Mess in the slum capital

June 11, 2012 12:24 am | Updated December 04, 2021 10:58 pm IST

Slum rehabilitation in Mumbai is in total disarray. Corrupt practices and inept institutions continue to deny stable housing, access to sanitation and quality life to a large number of slum dwellers who make up more than half of the city's population. Worse, this vast marginalised group, as recently witnessed in Sion Koliwada, lives under a cloud of fear unleashed by vested interests who want to appropriate their land. To other Indian cities, Mumbai's slum rehabilitation is not any more a role model to emulate, but an execrable experience to avoid. Two decades ago, about four million people were living in slums. The State government, realising that their earlier policies neither reduced the numbers nor substantially improved shanty settlements, adopted a new approach. It set up the Slum Rehabilitation Authority (SRA) in 1995 with an emphasis on using the slum lands as a resource. The idea was to rope in private developers and encourage them to redevelop areas by permitting more dwelling units than what the building rules allowed. The excess units were to be sold and the money so mobilised was meant to subsidise reconstruction of slum tenements. On the face of it, this approach appeared well meaning. However, on the ground, it was blatantly misused, denying the needy the benefit of owning a house even as small as 270 sq.ft.
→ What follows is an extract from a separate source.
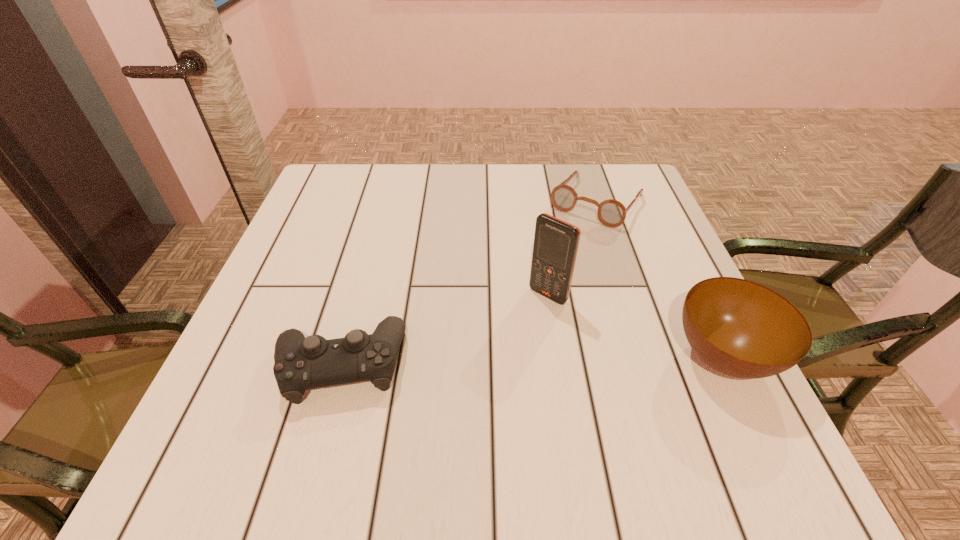
At what (x,y) coordinates should I click in order to perform the action: click on object that is the nearest to the cellular telephone. Please return your answer as a coordinate pair (x, y). Looking at the image, I should click on (740, 328).

Where is `object that is the third closest to the bowl`? object that is the third closest to the bowl is located at coordinates (301, 363).

Locate an element on the screen. vacant space that satisfies the following two spatial constraints: 1. on the back side of the tallest object; 2. on the right side of the second shortest object is located at coordinates (358, 295).

This screenshot has height=540, width=960. I want to click on free spot that satisfies the following two spatial constraints: 1. on the back side of the control; 2. on the right side of the spectacles, so click(x=384, y=201).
Despite many complaints, the SRA did not carry out comprehensive surveys of slums nor prepare a well-verified list of eligible beneficiaries. Proper photo identification was not fully issued to the allottees, allowing many illegible users to benefit. The SRA, as a recent CAG report reveals, adopted improper practices that affected the performance of projects: proper evaluation of builders was not undertaken; dues were not recovered; projects were not properly monitored, resulting in poor construction and delay. The state of the flagship project — the Dharavi Redevelopment Project — is no better. Even eight years after sanctioning and spending about Rs.50 crore in planning, not even one of the five sectors earmarked for redevelopment has taken off. As a result, Mumbai has so far rehabilitated only about 15 per cent of the targeted four million slum dwellers, even as the number of people living in slums has crossed 6.5 million. The limitations of the State machinery to deliver slum tenements may justify joint ventures with private builders. But what is required is total transparency in decision-making, complete disclosure of project details, clear enunciation of specifications and deliverables, undiluted monitoring and periodic public consultation. Above all, slum rehabilitation has to take a people first approach and must benefit only the deserving.